Der komplizierte Umgang mit Aufzählungen gehörte zu den Kritikpunkten am "alten" Scala, das mit Sealed Case Objects und Erweiterungen von scala.Enumeration zwei Ansätze bot, die beide ihre Tücken haben. Scala 3 führt daher nun das fast überfällige enum ein, das sich ebenso verwenden lässt wie in Java und anderen Programmiersprachen und darüber hinaus flexibler ist. Die neuen Scala-Enumerationen lassen sich im Gegensatz zum früheren scala.Enumeration aus Java-Code heraus verwenden. Voraussetzung ist lediglich, dass sie von java.lang.Enum abgeleitet sind. Die Aufzählungen können zudem parametrisiert sein wie in folgendem Beispiel aus der Dokumentation:

enum Color(val rgb: Int):
  case Red   extends Color(0xFF0000)
  case Green extends Color(0x00FF00)
  case Blue  extends Color(0x0000FF)

Die aus der funktionalen Programmierung stammenden Union Types legen mit dem Oder-Operator A | B fest, dass ein Wert zu einem Zeitpunkt entweder vom Typ A oder vom Typ B ist. Auf die Weise erlauben sie einen flexiblen, aber typsicheren Code: Beim Verwenden eines anderen Typs wirft der Compiler einen Fehler aus. Die Umsetzung derselben Logik über Vererbung ist zwar ebenso möglich, erfordert aber mehr Code und eine genaue Planung der Klassenhierarchie.
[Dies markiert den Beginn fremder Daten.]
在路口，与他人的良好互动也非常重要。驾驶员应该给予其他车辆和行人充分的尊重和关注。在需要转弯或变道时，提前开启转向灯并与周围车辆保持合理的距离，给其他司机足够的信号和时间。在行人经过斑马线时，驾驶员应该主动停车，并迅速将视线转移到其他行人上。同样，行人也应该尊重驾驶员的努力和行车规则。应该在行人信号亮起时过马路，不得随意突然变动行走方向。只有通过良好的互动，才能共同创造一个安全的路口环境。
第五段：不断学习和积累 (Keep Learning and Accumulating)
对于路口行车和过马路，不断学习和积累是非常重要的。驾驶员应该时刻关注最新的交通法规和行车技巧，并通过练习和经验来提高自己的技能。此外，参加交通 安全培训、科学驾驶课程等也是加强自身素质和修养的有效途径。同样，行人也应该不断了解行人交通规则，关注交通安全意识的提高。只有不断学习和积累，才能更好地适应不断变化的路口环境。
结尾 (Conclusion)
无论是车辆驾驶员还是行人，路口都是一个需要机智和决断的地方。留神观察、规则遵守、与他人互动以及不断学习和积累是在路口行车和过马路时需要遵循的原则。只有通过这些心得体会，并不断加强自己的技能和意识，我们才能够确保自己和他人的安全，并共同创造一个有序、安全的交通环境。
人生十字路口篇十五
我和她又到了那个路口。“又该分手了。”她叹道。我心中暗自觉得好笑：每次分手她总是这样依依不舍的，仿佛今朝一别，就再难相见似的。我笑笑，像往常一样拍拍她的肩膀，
Umgekehrt definieren die neu eingeführten Intersection Types über den Und-Operator, dass ein als A & B definierter Wert zur selben Zeit sowohl vom Typ A als auch vom Typ B sein muss. Auf die Weise lassen sich die Methoden beider Typen für den Wert verwenden.
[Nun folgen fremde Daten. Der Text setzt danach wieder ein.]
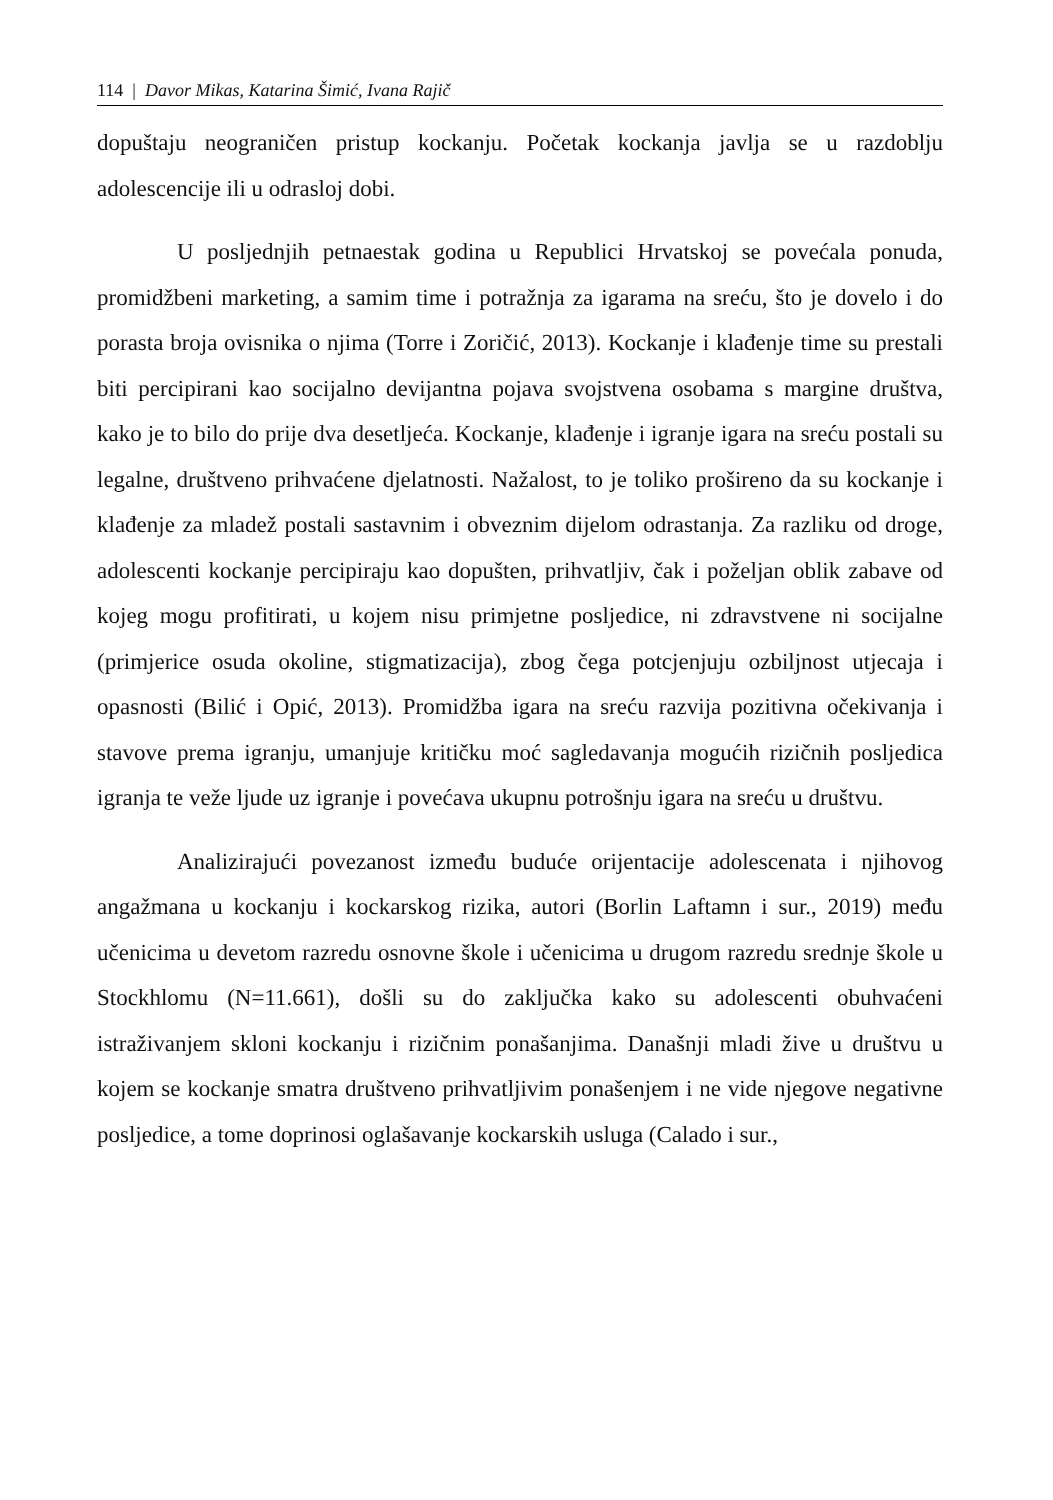114 | Davor Mikas, Katarina Šimić, Ivana Rajič
dopuštaju neograničen pristup kockanju. Početak kockanja javlja se u razdoblju adolescencije ili u odrasloj dobi.
U posljednjih petnaestak godina u Republici Hrvatskoj se povećala ponuda, promidžbeni marketing, a samim time i potražnja za igarama na sreću, što je dovelo i do porasta broja ovisnika o njima (Torre i Zoričić, 2013). Kockanje i klađenje time su prestali biti percipirani kao socijalno devijantna pojava svojstvena osobama s margine društva, kako je to bilo do prije dva desetljeća. Kockanje, klađenje i igranje igara na sreću postali su legalne, društveno prihvaćene djelatnosti. Nažalost, to je toliko prošireno da su kockanje i klađenje za mladež postali sastavnim i obveznim dijelom odrastanja. Za razliku od droge, adolescenti kockanje percipiraju kao dopušten, prihvatljiv, čak i poželjan oblik zabave od kojeg mogu profitirati, u kojem nisu primjetne posljedice, ni zdravstvene ni socijalne (primjerice osuda okoline, stigmatizacija), zbog čega potcjenjuju ozbiljnost utjecaja i opasnosti (Bilić i Opić, 2013). Promidžba igara na sreću razvija pozitivna očekivanja i stavove prema igranju, umanjuje kritičku moć sagledavanja mogućih rizičnih posljedica igranja te veže ljude uz igranje i povećava ukupnu potrošnju igara na sreću u društvu.
Analizirajući povezanost između buduće orijentacije adolescenata i njihovog angažmana u kockanju i kockarskog rizika, autori (Borlin Laftamn i sur., 2019) među učenicima u devetom razredu osnovne škole i učenicima u drugom razredu srednje škole u Stockhlomu (N=11.661), došli su do zaključka kako su adolescenti obuhvaćeni istraživanjem skloni kockanju i rizičnim ponašanjima. Današnji mladi žive u društvu u kojem se kockanje smatra društveno prihvatljivim ponašenjem i ne vide njegove negativne posljedice, a tome doprinosi oglašavanje kockarskih usluga (Calado i sur.,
Scala 3 forciert sauber eingerückten Code, und der Compiler spuckt für falsche Einrückungen eine Fehlermeldung aus. Letztere lässt sich allerdings über den Compiler-Parameter -no-indent deaktivieren. Für sauber eingerückten Code dürfen neuerdings geschweifte Klammern für Blöcke entfallen. Details dazu finden sich in der Dokumentation. Der Compiler soll zudem verständlichere Fehlermeldungen mit zugehörigen Hilfestellungen ausgeben, die auf die ursächliche Quelle des Fehlers hinweisen.

Insgesamt wirkt Scala 3 tatsächlich klarer als die Vorgängerversionen. In wie weit die Änderungen neue Entwickler anziehen kann, wird sich zeigen. Wer bereits mit der Sprache geliebäugelt hat, aber bisher zurückgeschreckt ist, findet vermutlich nun den besten Zeitpunkt zum Einstieg. Auf der Scala-3-Site findet sich eine Einstiegshilfe. Die umfangreichen Neuerungen bedeuten allerdings für erfahrene Scala-Entwickler eine Umstellung. Für sie hat das Scala-Team einen Migrationsleitfaden von Scala-2-Projekten nach Scala 3 veröffentlicht.

Die Release Notes auf GitHub führen im Vergleich zum letzten Release Candidate lediglich einen behobenen Tippfehler auf. Außerdem ist die Umsetzung der Typed Abstract Syntax Trees TASTy nicht mehr als experimentell gekennzeichnet . Den größten Teil nimmt die Aufzählung der Personen ein, die zum Projekt beigetragen haben: Die Liste zeigt insgesamt 358 Entwicklerinnen und Entwickler. Wenig überraschend hat Spracherfinder Martin Odersky mit 8661 Commits den Löwenanteil an Beiträgen geleistet.